──────── RECORD EXTRACTS
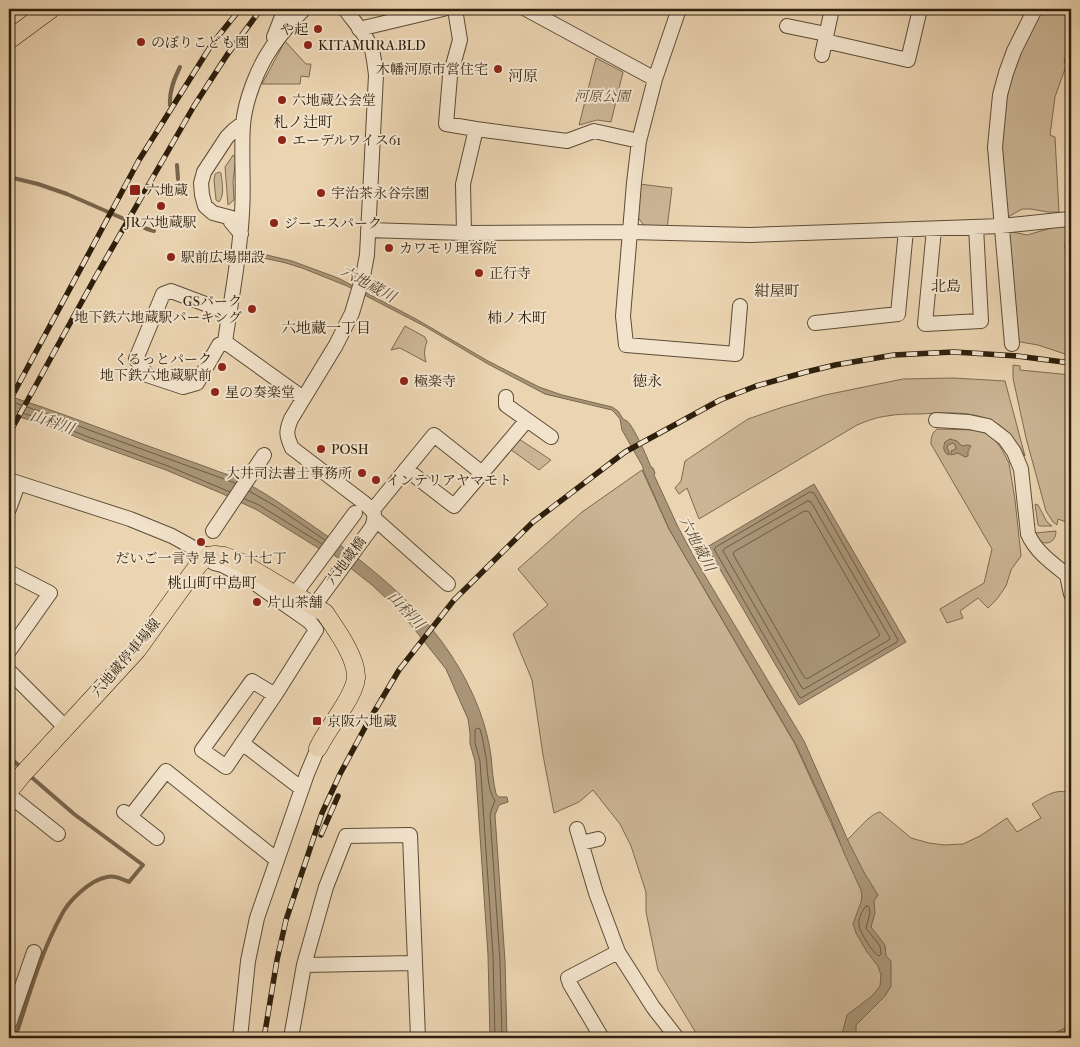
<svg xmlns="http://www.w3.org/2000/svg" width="1080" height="1047" font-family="'IM FELL French Canon','Noto Serif JP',serif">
  <rect width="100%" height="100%" fill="#ebd4b1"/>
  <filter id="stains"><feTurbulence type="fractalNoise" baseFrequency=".004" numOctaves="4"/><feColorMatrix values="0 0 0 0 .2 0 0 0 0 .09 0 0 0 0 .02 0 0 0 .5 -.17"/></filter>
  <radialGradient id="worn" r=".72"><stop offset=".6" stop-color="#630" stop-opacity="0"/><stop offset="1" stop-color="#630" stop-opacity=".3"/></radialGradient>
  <path fill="#cbb595" stroke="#7c6a50" d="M1039 9H1071V43L1064 61 1066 66 1055 97 1050 135 1055 137 1059 212H1048L1031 209H1022L1008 217 1005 214 1001 168 1002 108 1016 58Z
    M285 41 306 64H311L309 77 301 76 300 84H262Z
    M596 58 623 72 611 122 597 120 579 125Z
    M233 155 236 159 233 181 234 200 228 205 225 167Z
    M219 172 221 173C222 182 225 195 219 202L216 200 214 180 215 174Z
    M639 184 672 188 667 229 646 228 636 215Z
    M1067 225 1065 246 1071 308V354H1065L1038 345 1015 341 1008 231 1027 235 1055 227Z
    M405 326 425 337 427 342C424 349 424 355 426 362L400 348 391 350Z
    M1013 365 1020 366V370L1071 375V524L1058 519 1057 525 1053 522 1046 511 1026 438 1013 378Z
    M954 378 1005 381 1025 456C1017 443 1008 429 994 422 972 410 943 413 918 414 908 414 897 414 887 416 877 417 867 421 857 425L699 519 687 488 679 494 675 488 681 481 685 461 748 419 783 407 825 395 903 379Z
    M937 429 978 430 992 436 1001 448 1009 463 1015 500 1021 556 1011 570 1006 586 997 599 988 608 978 598 960 611 963 618 947 623 940 609 984 583 992 549 931 444C931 437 932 433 937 429Z
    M519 439 551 460 539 470 510 449Z
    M642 470 669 529 795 744 841 845C852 838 868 814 880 812L911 838 929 843 944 845 963 844 980 836 1007 818 1017 832 1041 818 1032 804C1046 796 1055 788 1071 793V1038H754L751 1036 745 1038H699L658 970 646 912V892L631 846 620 824 593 790 579 802 554 813 543 755 532 680 513 634 548 605 518 569 582 512Z
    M1035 504 1038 505 1047 522 1052 526H1040L1038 525Z
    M1056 531C1056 546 1039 547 1035 533Z"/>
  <path fill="#aa9679" stroke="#78664d" d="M250 251 292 261 338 278 416 319 488 361 539 387 562 395 612 407 618 411 623 419C624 420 626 420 627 421 633 425 648 459 651 467L653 468 655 473 654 475 678 527 698 564 804 741 849 843 865 874 878 895 874 901 875 913 871 927 885 945 886 956 891 961V986L885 996 856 1025V1038H841L847 1015 872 996 880 986 881 975 878 966 867 952 856 933 853 924 861 902 862 896 861 890 844 853 831 820 796 745 669 529 643 470V467L622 430 620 419 615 413 612 410 545 394 488 364 426 327 347 286 302 268 286 263 250 255Z
    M9 396C53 410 97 427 140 443 164 452 188 460 212 469 221 473 231 475 240 480 265 492 288 509 310 524 382 573 449 628 480 712 485 726 489 741 491 756 492 768 493 781 496 794L499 797H507L508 802 499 805 495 815 505 961 507 1038H490L488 955 475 761 470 744V733L468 719 446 669 400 611 372 585 325 548 323 551 257 510 223 494 166 470 86 441 47 425 9 414Z
    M950 439 957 441 962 446 968 445 971 446 968 451V456L965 457 958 453 951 455V451L956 449 955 445 953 443 948 445 947 448 949 451V455C943 453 943 447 945 442Z
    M814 484 906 642 799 705 707 547Z
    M1071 1025V1038H1047L1049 1036Z"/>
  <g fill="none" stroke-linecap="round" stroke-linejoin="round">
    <path stroke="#6c5a42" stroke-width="1" d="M9 401 42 412 89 430 235 483
      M9 409 48 421 88 437 168 466 230 492
      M249 491 275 506 325 540
      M810 492 814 493 898 640 897 642 801 698 799 696 714 549 716 547Z
      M245 499 259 505 322 544
      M808 501 811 502 890 638 889 640 804 689 802 688 723 551 724 549Z
      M805 511 809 512 880 635 878 637 807 679 804 677 733 554 734 552Z
      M866 906 869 907 870 913 866 928 880 946 881 954 879 956C873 953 860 933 859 925 858 919 862 911 866 906Z
      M495 1038 493 955 480 761 475 743V730L477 728 480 729C483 738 484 748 486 757 488 771 487 789 495 801L492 808 490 815 500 961 502 1038"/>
    <path stroke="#78664d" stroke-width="4" d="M170 105C169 91 174 79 180 67
      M177 165 178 179
      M9 177 38 184 67 194 147 229 154 231
      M9 757 22 768
      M15 1038C29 997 40 954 61 916 68 901 90 880 107 877 114 875 122 879 129 882L143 865 74 814 29 775"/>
    <g stroke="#5c4c35" stroke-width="16">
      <path id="minor" d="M455 9 460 40 450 76 446 124 476 129 567 141 594 131 639 141
        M526 9 655 79
        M679 9 655 79 639 141 634 183 623 316 626 345 736 354 740 306
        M787 26 826 34
        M359 29 443 9
        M274 37 281 19 289 9
        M825 41 908 60 920 9
        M822 55 832 9
        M934 229 925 324 981 321 976 227
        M368 230 464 233 630 232 750 235 1001 226 1059 220 1071 219
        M464 233 463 184 476 129
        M241 234 231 222 232 218 213 213 205 206 202 195 201 183 204 172 227 137 234 130 243 123
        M815 323 898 314 906 230
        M225 342 219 345 197 383 183 387 147 375 136 359 163 294 171 291 229 313
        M1012 344 995 147 1000 95 1006 73 1014 51 1035 9
        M506 397V405L551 437
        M303 398 225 342C231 299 240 256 242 213 244 184 241 154 243 125 245 100 258 67 272 47 281 33 293 20 304 9
        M936 420 969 422 988 426 1005 439 1014 452 1021 469 1028 534C1036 552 1052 563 1067 575L1071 594
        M406 469 454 506 527 420
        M9 480 130 519 172 536 208 556 214 563 222 565 246 577 310 622 316 630 275 695 226 767 202 750 252 681 275 695
        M9 509 18 484
        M372 511 434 435 482 473
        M375 519 448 584
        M213 531 264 455
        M9 572 50 593 9 651
        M295 594 355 513
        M314 606 372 527C377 513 374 512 363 502L292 448C286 435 286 431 291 419L336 345 352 313 363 276 367 255 376 75C375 67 374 58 372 50 367 35 354 22 345 9
        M9 671 66 728
        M242 743 302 789
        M9 795 58 834
        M124 812 157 838
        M130 817 166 771 277 860
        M577 829 596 893 618 952 653 1007 677 1038
        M581 843 598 839
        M304 965 415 963
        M9 1024 34 952
        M240 1038 248 961 257 918 307 774 318 748
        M291 1038 304 965 326 887 346 836 410 835 418 1038
        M602 1038 570 984 568 978 618 952"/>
    </g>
    <g stroke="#2d1f0c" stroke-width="19">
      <path id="major" d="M9 40 51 9
        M9 791 22 775 137 650 199 564 208 556 215 555 224 556 242 563 325 613C336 629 357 658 356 678 355 688 349 698 344 706 335 721 326 732 318 748"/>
    </g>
    <use href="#minor" stroke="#f2e3cc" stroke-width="14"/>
    <use href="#major" stroke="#ebd4b1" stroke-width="18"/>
    <g stroke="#2d1f0c" stroke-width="5.5">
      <path id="rail" d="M9 402 139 160 212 44 240 9
        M9 434 96 276 194 106 227 55 261 9
        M321 835 338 796
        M264 1038 277 960 286 920 322 813 340 774 368 722 399 670 454 600 533 522 625 452 720 400 756 386 806 372 835 365 894 355 953 352 971 353 1017 356 1071 363"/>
    </g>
    <use href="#rail" stroke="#f2e3cc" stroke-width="4" stroke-dasharray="11" stroke-linecap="butt"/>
  </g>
  <g fill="#8f2418" stroke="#f2e3cc" stroke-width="2">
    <circle cx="318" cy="29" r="5"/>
    <circle cx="141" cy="42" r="5"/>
    <circle cx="308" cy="45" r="5"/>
    <circle cx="498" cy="69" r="5"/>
    <circle cx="282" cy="100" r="5"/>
    <circle cx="282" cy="140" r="5"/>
    <rect x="129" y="184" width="12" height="12" rx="2.5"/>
    <circle cx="321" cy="193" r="5"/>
    <circle cx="161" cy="206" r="5"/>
    <circle cx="274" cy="223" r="5"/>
    <circle cx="389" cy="248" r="5"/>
    <circle cx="171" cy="257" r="5"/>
    <circle cx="479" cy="273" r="5"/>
    <circle cx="252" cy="309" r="5"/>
    <circle cx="222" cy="367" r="5"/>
    <circle cx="404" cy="381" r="5"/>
    <circle cx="215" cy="392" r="5"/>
    <circle cx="321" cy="449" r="5"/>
    <circle cx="362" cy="473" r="5"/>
    <circle cx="376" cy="480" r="5"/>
    <circle cx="201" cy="542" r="5"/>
    <circle cx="257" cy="602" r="5"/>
    <rect x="312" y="716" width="10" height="10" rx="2.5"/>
  </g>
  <g text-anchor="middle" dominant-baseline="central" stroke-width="4" stroke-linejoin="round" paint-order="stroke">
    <g font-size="14" fill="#2d1f0c" stroke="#f2e3cc" text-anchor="start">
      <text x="308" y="29" text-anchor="end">や起</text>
      <text x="151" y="42">のぼりこども園</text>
      <text x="318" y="45">KITAMURA.BLD</text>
      <text x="488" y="69" text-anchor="end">木幡河原市営住宅</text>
      <text x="292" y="100">六地蔵公会堂</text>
      <text x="292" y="140">エーデルワイス61</text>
      <text x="146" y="190">六地蔵</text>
      <text x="331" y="193">宇治茶永谷宗園</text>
      <text x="161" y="222" text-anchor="middle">JR六地蔵駅</text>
      <text x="284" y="223">ジーエスパーク</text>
      <text x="399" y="248">カワモリ理容院</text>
      <text x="181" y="257">駅前広場開設</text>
      <text x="489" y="273">正行寺</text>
      <text x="242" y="301" text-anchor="end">GSパーク<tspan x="242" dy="16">地下鉄六地蔵駅パーキング</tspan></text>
      <text x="212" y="359" text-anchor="end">くるっとパーク<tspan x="212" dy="16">地下鉄六地蔵駅前</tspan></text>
      <text x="414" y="381">極楽寺</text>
      <text x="225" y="392">星の奏楽堂</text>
      <text x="331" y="449">POSH</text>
      <text x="352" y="473" text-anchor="end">大井司法書士事務所</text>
      <text x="386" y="480">インテリアヤマモト</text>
      <text x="201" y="558" text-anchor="middle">だいご一言寺 是より十七丁</text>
      <text x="267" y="602">片山茶舗</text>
      <text x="327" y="721">京阪六地蔵</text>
    </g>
    <g font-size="14" font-style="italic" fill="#5c4c35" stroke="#f2e3cc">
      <text x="602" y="96">河原公園</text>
    </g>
    <g font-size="14" fill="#2d1f0c" stroke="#f2e3cc">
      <text transform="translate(346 561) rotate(-53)">六地蔵橋</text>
      <text transform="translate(126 658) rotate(-50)">六地蔵停車場線</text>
    </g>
    <g font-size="15" fill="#2d1f0c" stroke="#f2e3cc">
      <text x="523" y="76">河原</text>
      <text x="303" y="122">札ノ辻町</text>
      <text x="946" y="286">北島</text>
      <text x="777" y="291">紺屋町</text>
      <text x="517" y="318">柿ノ木町</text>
      <text x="326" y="328">六地藏一丁目</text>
      <text x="647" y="381">徳永</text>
      <text x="212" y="583">桃山町中島町</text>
    </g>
    <g font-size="15" font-style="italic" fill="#594932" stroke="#f2e3cc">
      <text transform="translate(368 284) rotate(28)">六地蔵川</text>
      <text transform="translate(52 422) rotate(19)">山科川</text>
      <text transform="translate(697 544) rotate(62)">六地蔵川</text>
      <text transform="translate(406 610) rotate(46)">山科川</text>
    </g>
  </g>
  <rect width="1080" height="1047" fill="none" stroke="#ebd4b1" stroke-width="30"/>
  <rect x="10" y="10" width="1060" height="1027" fill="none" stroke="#2d1f0c" stroke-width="2.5"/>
  <rect x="15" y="15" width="1050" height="1017" fill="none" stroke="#2d1f0c"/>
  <rect width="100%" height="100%" filter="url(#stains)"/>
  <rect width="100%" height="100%" fill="url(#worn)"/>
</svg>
────────────────
In the listing above, locate the line containing "M950 439 957" and the line containing "M177 165 178 179". Transcribe those two lines and everything between them, exactly as written.

    M950 439 957 441 962 446 968 445 971 446 968 451V456L965 457 958 453 951 455V451L956 449 955 445 953 443 948 445 947 448 949 451V455C943 453 943 447 945 442Z
    M814 484 906 642 799 705 707 547Z
    M1071 1025V1038H1047L1049 1036Z"/>
  <g fill="none" stroke-linecap="round" stroke-linejoin="round">
    <path stroke="#6c5a42" stroke-width="1" d="M9 401 42 412 89 430 235 483
      M9 409 48 421 88 437 168 466 230 492
      M249 491 275 506 325 540
      M810 492 814 493 898 640 897 642 801 698 799 696 714 549 716 547Z
      M245 499 259 505 322 544
      M808 501 811 502 890 638 889 640 804 689 802 688 723 551 724 549Z
      M805 511 809 512 880 635 878 637 807 679 804 677 733 554 734 552Z
      M866 906 869 907 870 913 866 928 880 946 881 954 879 956C873 953 860 933 859 925 858 919 862 911 866 906Z
      M495 1038 493 955 480 761 475 743V730L477 728 480 729C483 738 484 748 486 757 488 771 487 789 495 801L492 808 490 815 500 961 502 1038"/>
    <path stroke="#78664d" stroke-width="4" d="M170 105C169 91 174 79 180 67
      M177 165 178 179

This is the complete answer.